This repository contains an implementation of the Quantum Deep Q-learning algorithm and its application to the FrozenLake and CartPole environments as in :
- Paper : Quantum agents in the Gym: a variational quantum algorithm for deep Q-learning
- Authors : Skolik, Jerbi and Dunjko
- Date : 2021
Hyperparameters | Frozen-Lake | Cart-Pole | Explanation |
---|---|---|---|
n_layers | 5,10,15 | 5 | number of layers |
gamma | 0.8 | 0.99 | discount factor for Q-learning |
w_input | True, False | train weights on the model input | |
w_output | True, False | train weights on the model output | |
lr | 0.001 | 0.001 | model parameter learning rate |
lr_input | 0.001 | input weight learning rate | |
lr_output | 0.1 | output weight learning rate | |
batch_size | 11 | 16 | number of samples shown to optimizer at each update |
eps_init | 1. | 1. | initial value for ε-greedy policy |
eps_decay | 0.99 | 0.99 | decay of ε for ε -greedy policy |
eps_min | 0.01 | 0.01 | minimal value of ε for ε-greedy policy |
train_freq | 5 | 10 | steps in episode after which model is updated |
target_freq | 10 | 30 | steps in episode after which target is updated |
memory | 10000 | 10000 | size of memory for experience replay |
data_reupload | True, False | use data re-uploading | |
loss | SmoothL1 | SmoothL1 | loss type : MSE, L1 or SmoothL1 |
optimizer | RMSprop | RMSprop | optimizer type : SGD, RMSprop, Adam, ... |
total_episodes | 3500 | 5000 | total training episodes |
n_eval_episodes | 5 | 5 | number episodes to evaluate the agent |
The experiments in the paper are reproduced using PyTorch for optimization, PennyLane for quantum circuits and Gym for the environments.

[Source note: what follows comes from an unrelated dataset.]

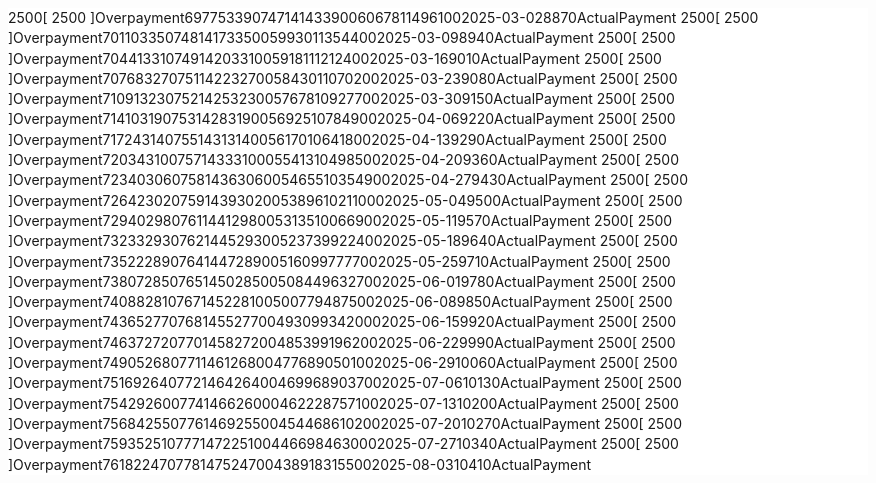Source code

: 2500</td><td>[ 2500 ]</td><td>Overpayment</td><td>69775</td><td>339</td><td>0</td><td>747</td><td>1414</td><td>339</td><td>0</td><td>0</td><td>60678</td><td>114961</td><td>0</td><td>0</td></tr><tr><td>2025-03-02</td><td>887</td><td>0</td><td>ActualPayment 2500</td><td>[ 2500 ]</td><td>Overpayment</td><td>70110</td><td>335</td><td>0</td><td>748</td><td>1417</td><td>335</td><td>0</td><td>0</td><td>59930</td><td>113544</td><td>0</td><td>0</td></tr><tr><td>2025-03-09</td><td>894</td><td>0</td><td>ActualPayment 2500</td><td>[ 2500 ]</td><td>Overpayment</td><td>70441</td><td>331</td><td>0</td><td>749</td><td>1420</td><td>331</td><td>0</td><td>0</td><td>59181</td><td>112124</td><td>0</td><td>0</td></tr><tr><td>2025-03-16</td><td>901</td><td>0</td><td>ActualPayment 2500</td><td>[ 2500 ]</td><td>Overpayment</td><td>70768</td><td>327</td><td>0</td><td>751</td><td>1422</td><td>327</td><td>0</td><td>0</td><td>58430</td><td>110702</td><td>0</td><td>0</td></tr><tr><td>2025-03-23</td><td>908</td><td>0</td><td>ActualPayment 2500</td><td>[ 2500 ]</td><td>Overpayment</td><td>71091</td><td>323</td><td>0</td><td>752</td><td>1425</td><td>323</td><td>0</td><td>0</td><td>57678</td><td>109277</td><td>0</td><td>0</td></tr><tr><td>2025-03-30</td><td>915</td><td>0</td><td>ActualPayment 2500</td><td>[ 2500 ]</td><td>Overpayment</td><td>71410</td><td>319</td><td>0</td><td>753</td><td>1428</td><td>319</td><td>0</td><td>0</td><td>56925</td><td>107849</td><td>0</td><td>0</td></tr><tr><td>2025-04-06</td><td>922</td><td>0</td><td>ActualPayment 2500</td><td>[ 2500 ]</td><td>Overpayment</td><td>71724</td><td>314</td><td>0</td><td>755</td><td>1431</td><td>314</td><td>0</td><td>0</td><td>56170</td><td>106418</td><td>0</td><td>0</td></tr><tr><td>2025-04-13</td><td>929</td><td>0</td><td>ActualPayment 2500</td><td>[ 2500 ]</td><td>Overpayment</td><td>72034</td><td>310</td><td>0</td><td>757</td><td>1433</td><td>310</td><td>0</td><td>0</td><td>55413</td><td>104985</td><td>0</td><td>0</td></tr><tr><td>2025-04-20</td><td>936</td><td>0</td><td>ActualPayment 2500</td><td>[ 2500 ]</td><td>Overpayment</td><td>72340</td><td>306</td><td>0</td><td>758</td><td>1436</td><td>306</td><td>0</td><td>0</td><td>54655</td><td>103549</td><td>0</td><td>0</td></tr><tr><td>2025-04-27</td><td>943</td><td>0</td><td>ActualPayment 2500</td><td>[ 2500 ]</td><td>Overpayment</td><td>72642</td><td>302</td><td>0</td><td>759</td><td>1439</td><td>302</td><td>0</td><td>0</td><td>53896</td><td>102110</td><td>0</td><td>0</td></tr><tr><td>2025-05-04</td><td>950</td><td>0</td><td>ActualPayment 2500</td><td>[ 2500 ]</td><td>Overpayment</td><td>72940</td><td>298</td><td>0</td><td>761</td><td>1441</td><td>298</td><td>0</td><td>0</td><td>53135</td><td>100669</td><td>0</td><td>0</td></tr><tr><td>2025-05-11</td><td>957</td><td>0</td><td>ActualPayment 2500</td><td>[ 2500 ]</td><td>Overpayment</td><td>73233</td><td>293</td><td>0</td><td>762</td><td>1445</td><td>293</td><td>0</td><td>0</td><td>52373</td><td>99224</td><td>0</td><td>0</td></tr><tr><td>2025-05-18</td><td>964</td><td>0</td><td>ActualPayment 2500</td><td>[ 2500 ]</td><td>Overpayment</td><td>73522</td><td>289</td><td>0</td><td>764</td><td>1447</td><td>289</td><td>0</td><td>0</td><td>51609</td><td>97777</td><td>0</td><td>0</td></tr><tr><td>2025-05-25</td><td>971</td><td>0</td><td>ActualPayment 2500</td><td>[ 2500 ]</td><td>Overpayment</td><td>73807</td><td>285</td><td>0</td><td>765</td><td>1450</td><td>285</td><td>0</td><td>0</td><td>50844</td><td>96327</td><td>0</td><td>0</td></tr><tr><td>2025-06-01</td><td>978</td><td>0</td><td>ActualPayment 2500</td><td>[ 2500 ]</td><td>Overpayment</td><td>74088</td><td>281</td><td>0</td><td>767</td><td>1452</td><td>281</td><td>0</td><td>0</td><td>50077</td><td>94875</td><td>0</td><td>0</td></tr><tr><td>2025-06-08</td><td>985</td><td>0</td><td>ActualPayment 2500</td><td>[ 2500 ]</td><td>Overpayment</td><td>74365</td><td>277</td><td>0</td><td>768</td><td>1455</td><td>277</td><td>0</td><td>0</td><td>49309</td><td>93420</td><td>0</td><td>0</td></tr><tr><td>2025-06-15</td><td>992</td><td>0</td><td>ActualPayment 2500</td><td>[ 2500 ]</td><td>Overpayment</td><td>74637</td><td>272</td><td>0</td><td>770</td><td>1458</td><td>272</td><td>0</td><td>0</td><td>48539</td><td>91962</td><td>0</td><td>0</td></tr><tr><td>2025-06-22</td><td>999</td><td>0</td><td>ActualPayment 2500</td><td>[ 2500 ]</td><td>Overpayment</td><td>74905</td><td>268</td><td>0</td><td>771</td><td>1461</td><td>268</td><td>0</td><td>0</td><td>47768</td><td>90501</td><td>0</td><td>0</td></tr><tr><td>2025-06-29</td><td>1006</td><td>0</td><td>ActualPayment 2500</td><td>[ 2500 ]</td><td>Overpayment</td><td>75169</td><td>264</td><td>0</td><td>772</td><td>1464</td><td>264</td><td>0</td><td>0</td><td>46996</td><td>89037</td><td>0</td><td>0</td></tr><tr><td>2025-07-06</td><td>1013</td><td>0</td><td>ActualPayment 2500</td><td>[ 2500 ]</td><td>Overpayment</td><td>75429</td><td>260</td><td>0</td><td>774</td><td>1466</td><td>260</td><td>0</td><td>0</td><td>46222</td><td>87571</td><td>0</td><td>0</td></tr><tr><td>2025-07-13</td><td>1020</td><td>0</td><td>ActualPayment 2500</td><td>[ 2500 ]</td><td>Overpayment</td><td>75684</td><td>255</td><td>0</td><td>776</td><td>1469</td><td>255</td><td>0</td><td>0</td><td>45446</td><td>86102</td><td>0</td><td>0</td></tr><tr><td>2025-07-20</td><td>1027</td><td>0</td><td>ActualPayment 2500</td><td>[ 2500 ]</td><td>Overpayment</td><td>75935</td><td>251</td><td>0</td><td>777</td><td>1472</td><td>251</td><td>0</td><td>0</td><td>44669</td><td>84630</td><td>0</td><td>0</td></tr><tr><td>2025-07-27</td><td>1034</td><td>0</td><td>ActualPayment 2500</td><td>[ 2500 ]</td><td>Overpayment</td><td>76182</td><td>247</td><td>0</td><td>778</td><td>1475</td><td>247</td><td>0</td><td>0</td><td>43891</td><td>83155</td><td>0</td><td>0</td></tr><tr><td>2025-08-03</td><td>1041</td><td>0</td><td>ActualPayment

- Option 1 : Open in Colab. You can activate the GPU in Notebook Settings.
- Option 2 : Run on local machine. First, you need to install :
$ pip install gym torch torchvision pennylane tensorboard
You can run an experiment using the following command :
$ cd cart_pole/
$ python train.py
You can set your own hyperparameters :
$ cd cart_pole/
$ python train.py --batch_size=32
The list of hyperparameters is given above and accessible via :
$ cd cart_pole/
$ python train.py --help
To monitor the training process using tensorboard :
$ cd cart_pole/
$ python train.py
$ tensorboard --logdir logs/
The hyperparameters, checkpoints, training and evaluation metrics are saved in the logs/ folder.
You can test your agent by passing the path to your logged model.
$ cd cart_pole/
$ python test.py --path=logs/exp_name/ --n_eval_episodes=10
Trained agents are also provided in the logs folder.
$ cd cart_pole/
$ python test.py --path=logs/input_only/ --n_eval_episodes=10
The circuit output is multiplied by 90 if no output weight is available.
Setting | Average Reward | Hyperparameters and Checkpoints |
---|---|---|
No Weights | 181 | cart_pole/logs/no_weights/ |
Input Weights | 200 | cart_pole/logs/input_only/ |
Output Weights | 101 | cart_pole/logs/output_only/ |
Input and Output Weights | 199 | cart_pole/logs/input_output/ |